# Gunky and inflamed eye



## born36 (Jun 28, 2011)

Mac has a really gunky eye that is inflamed this morning. 

He had a 3 hour run around with 4 litter mates on Sunday and I am thinking he either got something in his eye or might have scratched it. 

330 vet appointment awaits!


----------



## dmak (Jul 25, 2012)

I've used gentletears eyedrops on my pup with great success (vet told me human eye drops and animal eye drops are the same) I have to give him drops every couple months cause he'll scratch his eye out in the field.


----------



## smurfette (Jan 14, 2013)

Good luck at the vet Mac - hope it is not soo serious and that the eye will be 100% in no time!! Any chance Mac likes going to the vet? Since Dugo broke his toe his gone to the vet so many time that he is actually happy to see everyone ...


----------



## born36 (Jun 28, 2011)

smurfette said:


> Good luck at the vet Mac - hope it is not soo serious and that the eye will be 100% in no time!! Any chance Mac likes going to the vet? Since Dugo broke his toe his gone to the vet so many time that he is actually happy to see everyone ...


Mac loves the vet!!!

Outside of regular visits for injections he has had to go several times for his allergies and an infected toe. He was put under twice once for a lymph node extraction and once for six skin samples for allergy testing. Both times as soon as he woke up he was tail wagging crazy. He loves our vet!

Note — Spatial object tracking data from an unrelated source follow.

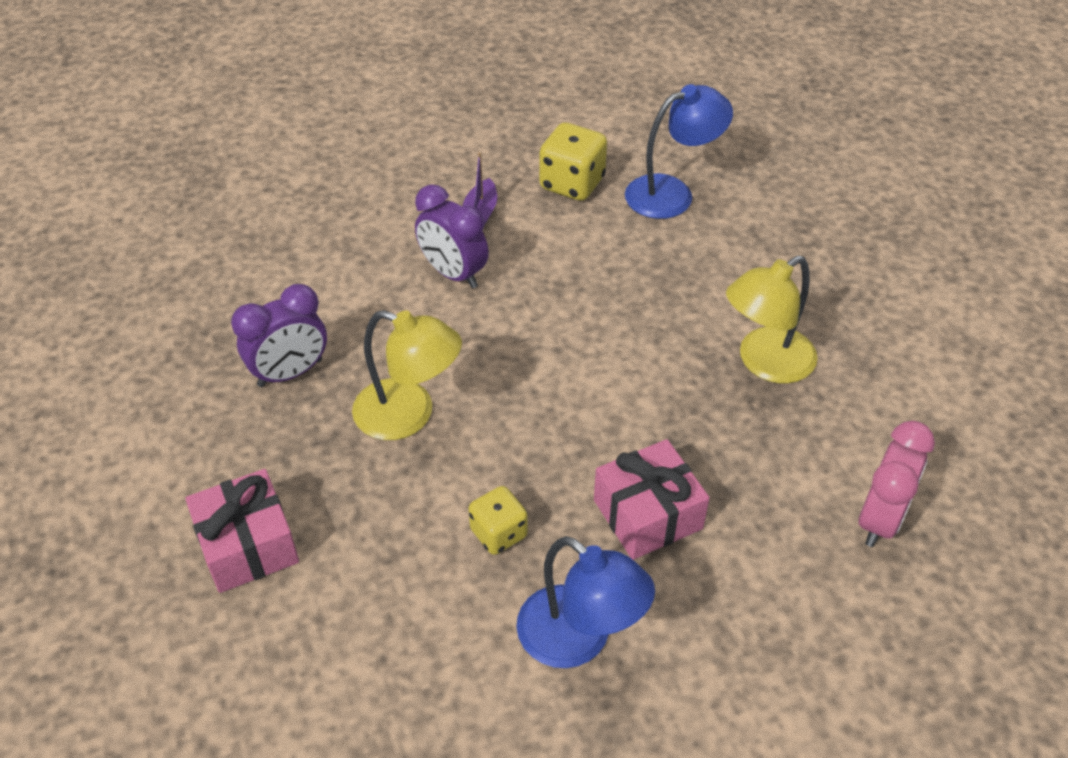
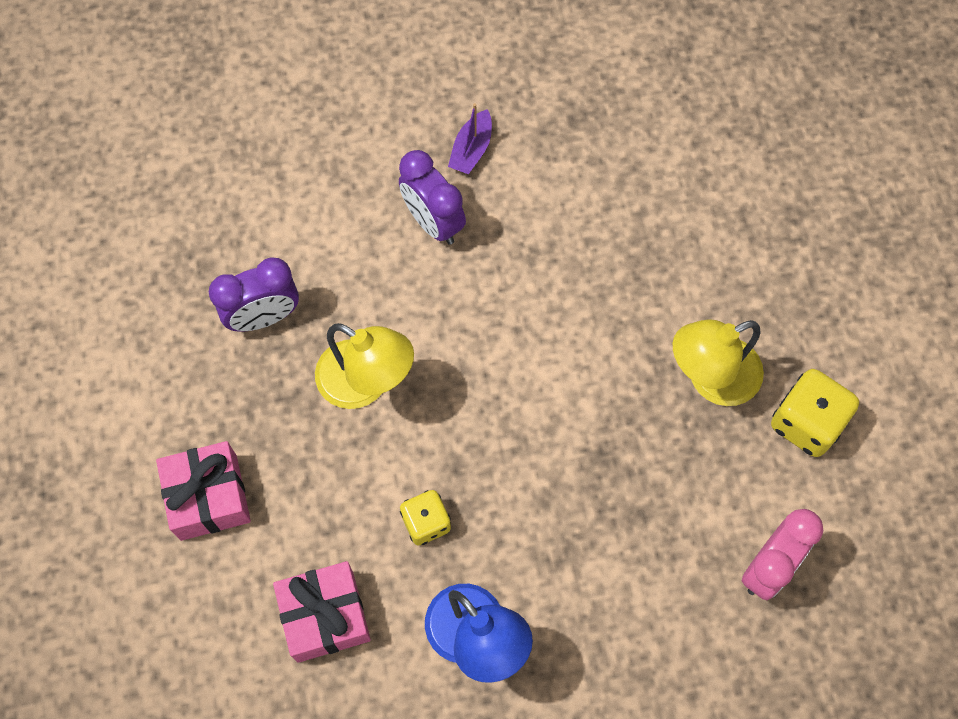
camera: 10 degrees right, 20 degrees up
(572, 184) = (572, 122): yellow dice -> yellow dice (806, 423)
(647, 514) = (561, 526): pink gift -> pink gift (325, 616)
(672, 193) = (672, 151): blue lamp -> none

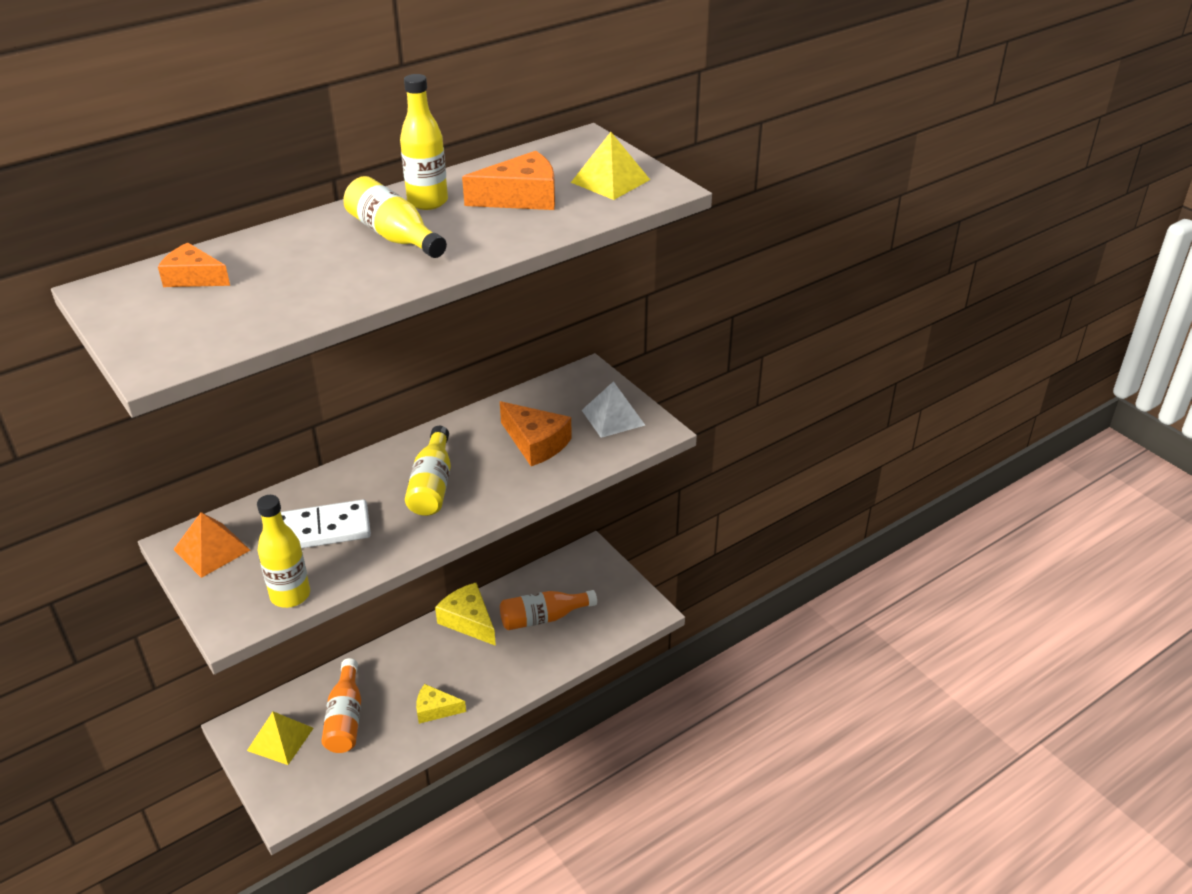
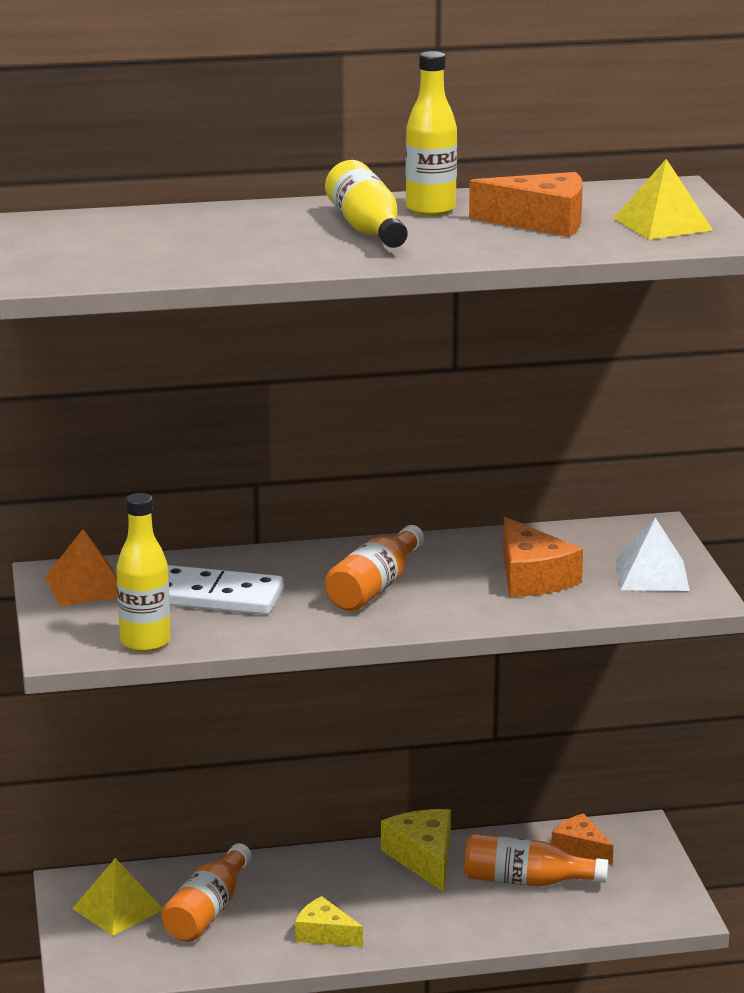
camera: 25 degrees right, 15 degrees down
(193, 277) = (131, 227): orange cheese -> orange cheese (580, 848)
(432, 485) = (375, 587): yellow bottle -> orange bottle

Will find out soon from our dog walker what the prognosis is as she has kindly taken him in for us.


----------



## born36 (Jun 28, 2011)

So it is conjunctivitis. So nothing major. Antibiotic eye drops for 7 days.


----------



## datacan (May 15, 2011)

Eye problem here, also. Every time the boy runs in tall brush he comes come with problems, guaranteed. He runs with eyes open, I guess  

Sam cam home from the vet with Fucithalmic gel... "_apply to left eye twice a day for 5 days _"

Too bad the vet never checks his ears.


----------



## Rudy (Oct 12, 2012)

I clean my Rudy's eyes each morning very gentle and after the warm waters cloth no DETERGENTS or Chemicals 

each eye (BAUSCH AND LOMB EYE RELIEF ADVANCED)

3 X a week his ears

nails 2x a month

and are baby girl and V is coming soon ;D


----------



## hotmischief (Mar 11, 2012)

Fantastic photos Rudy - are you a professional photographer??


----------